___ Data provided ___

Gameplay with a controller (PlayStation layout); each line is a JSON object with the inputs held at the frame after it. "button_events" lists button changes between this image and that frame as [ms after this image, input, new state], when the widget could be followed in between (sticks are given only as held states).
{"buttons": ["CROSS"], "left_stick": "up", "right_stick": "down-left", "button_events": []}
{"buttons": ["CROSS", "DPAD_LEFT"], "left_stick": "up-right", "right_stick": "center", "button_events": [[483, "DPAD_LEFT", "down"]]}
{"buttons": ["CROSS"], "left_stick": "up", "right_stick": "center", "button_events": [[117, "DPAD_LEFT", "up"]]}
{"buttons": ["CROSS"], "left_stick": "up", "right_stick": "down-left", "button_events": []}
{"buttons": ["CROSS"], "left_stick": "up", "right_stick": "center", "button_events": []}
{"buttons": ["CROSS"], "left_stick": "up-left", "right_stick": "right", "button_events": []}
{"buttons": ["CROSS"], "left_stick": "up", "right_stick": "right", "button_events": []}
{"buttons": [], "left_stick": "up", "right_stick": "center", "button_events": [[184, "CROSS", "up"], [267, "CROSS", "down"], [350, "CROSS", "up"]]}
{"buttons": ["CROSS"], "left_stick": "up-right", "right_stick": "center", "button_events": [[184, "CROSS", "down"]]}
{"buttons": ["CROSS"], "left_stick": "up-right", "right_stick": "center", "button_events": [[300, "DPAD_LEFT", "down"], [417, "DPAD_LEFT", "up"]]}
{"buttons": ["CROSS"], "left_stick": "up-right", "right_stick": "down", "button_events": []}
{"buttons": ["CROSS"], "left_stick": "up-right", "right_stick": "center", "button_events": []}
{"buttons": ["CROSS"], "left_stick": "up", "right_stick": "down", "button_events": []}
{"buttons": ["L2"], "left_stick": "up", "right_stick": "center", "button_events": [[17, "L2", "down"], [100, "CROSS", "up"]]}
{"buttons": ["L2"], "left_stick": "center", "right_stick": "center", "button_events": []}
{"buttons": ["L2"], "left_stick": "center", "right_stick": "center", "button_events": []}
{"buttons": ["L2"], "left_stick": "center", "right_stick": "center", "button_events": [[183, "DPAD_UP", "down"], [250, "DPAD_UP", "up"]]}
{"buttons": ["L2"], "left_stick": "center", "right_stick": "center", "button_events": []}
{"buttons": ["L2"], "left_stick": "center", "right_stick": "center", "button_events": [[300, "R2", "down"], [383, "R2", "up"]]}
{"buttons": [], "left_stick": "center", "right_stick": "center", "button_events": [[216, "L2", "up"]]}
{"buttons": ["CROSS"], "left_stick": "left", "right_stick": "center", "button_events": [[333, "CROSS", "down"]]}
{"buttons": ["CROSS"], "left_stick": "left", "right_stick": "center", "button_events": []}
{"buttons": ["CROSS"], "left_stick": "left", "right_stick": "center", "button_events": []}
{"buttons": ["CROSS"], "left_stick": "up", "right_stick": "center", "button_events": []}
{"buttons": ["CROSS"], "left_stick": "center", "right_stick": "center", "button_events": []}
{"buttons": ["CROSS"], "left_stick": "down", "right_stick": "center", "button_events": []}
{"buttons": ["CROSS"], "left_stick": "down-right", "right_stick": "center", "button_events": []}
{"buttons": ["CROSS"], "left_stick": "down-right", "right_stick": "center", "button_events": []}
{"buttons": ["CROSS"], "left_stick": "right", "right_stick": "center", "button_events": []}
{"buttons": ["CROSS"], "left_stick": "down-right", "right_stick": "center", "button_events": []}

___

▶ **Assignment**:
Set down each entry exactly as it appears above.

▶ **Task answer**:
Gameplay with a controller (PlayStation layout); each line is a JSON object with the inputs held at the frame after it. "button_events" lists button changes between this image and that frame as [ms after this image, input, new state], when the widget could be followed in between (sticks are given only as held states).
{"buttons": ["CROSS"], "left_stick": "up", "right_stick": "down-left", "button_events": []}
{"buttons": ["CROSS", "DPAD_LEFT"], "left_stick": "up-right", "right_stick": "center", "button_events": [[483, "DPAD_LEFT", "down"]]}
{"buttons": ["CROSS"], "left_stick": "up", "right_stick": "center", "button_events": [[117, "DPAD_LEFT", "up"]]}
{"buttons": ["CROSS"], "left_stick": "up", "right_stick": "down-left", "button_events": []}
{"buttons": ["CROSS"], "left_stick": "up", "right_stick": "center", "button_events": []}
{"buttons": ["CROSS"], "left_stick": "up-left", "right_stick": "right", "button_events": []}
{"buttons": ["CROSS"], "left_stick": "up", "right_stick": "right", "button_events": []}
{"buttons": [], "left_stick": "up", "right_stick": "center", "button_events": [[184, "CROSS", "up"], [267, "CROSS", "down"], [350, "CROSS", "up"]]}
{"buttons": ["CROSS"], "left_stick": "up-right", "right_stick": "center", "button_events": [[184, "CROSS", "down"]]}
{"buttons": ["CROSS"], "left_stick": "up-right", "right_stick": "center", "button_events": [[300, "DPAD_LEFT", "down"], [417, "DPAD_LEFT", "up"]]}
{"buttons": ["CROSS"], "left_stick": "up-right", "right_stick": "down", "button_events": []}
{"buttons": ["CROSS"], "left_stick": "up-right", "right_stick": "center", "button_events": []}
{"buttons": ["CROSS"], "left_stick": "up", "right_stick": "down", "button_events": []}
{"buttons": ["L2"], "left_stick": "up", "right_stick": "center", "button_events": [[17, "L2", "down"], [100, "CROSS", "up"]]}
{"buttons": ["L2"], "left_stick": "center", "right_stick": "center", "button_events": []}
{"buttons": ["L2"], "left_stick": "center", "right_stick": "center", "button_events": []}
{"buttons": ["L2"], "left_stick": "center", "right_stick": "center", "button_events": [[183, "DPAD_UP", "down"], [250, "DPAD_UP", "up"]]}
{"buttons": ["L2"], "left_stick": "center", "right_stick": "center", "button_events": []}
{"buttons": ["L2"], "left_stick": "center", "right_stick": "center", "button_events": [[300, "R2", "down"], [383, "R2", "up"]]}
{"buttons": [], "left_stick": "center", "right_stick": "center", "button_events": [[216, "L2", "up"]]}
{"buttons": ["CROSS"], "left_stick": "left", "right_stick": "center", "button_events": [[333, "CROSS", "down"]]}
{"buttons": ["CROSS"], "left_stick": "left", "right_stick": "center", "button_events": []}
{"buttons": ["CROSS"], "left_stick": "left", "right_stick": "center", "button_events": []}
{"buttons": ["CROSS"], "left_stick": "up", "right_stick": "center", "button_events": []}
{"buttons": ["CROSS"], "left_stick": "center", "right_stick": "center", "button_events": []}
{"buttons": ["CROSS"], "left_stick": "down", "right_stick": "center", "button_events": []}
{"buttons": ["CROSS"], "left_stick": "down-right", "right_stick": "center", "button_events": []}
{"buttons": ["CROSS"], "left_stick": "down-right", "right_stick": "center", "button_events": []}
{"buttons": ["CROSS"], "left_stick": "right", "right_stick": "center", "button_events": []}
{"buttons": ["CROSS"], "left_stick": "down-right", "right_stick": "center", "button_events": []}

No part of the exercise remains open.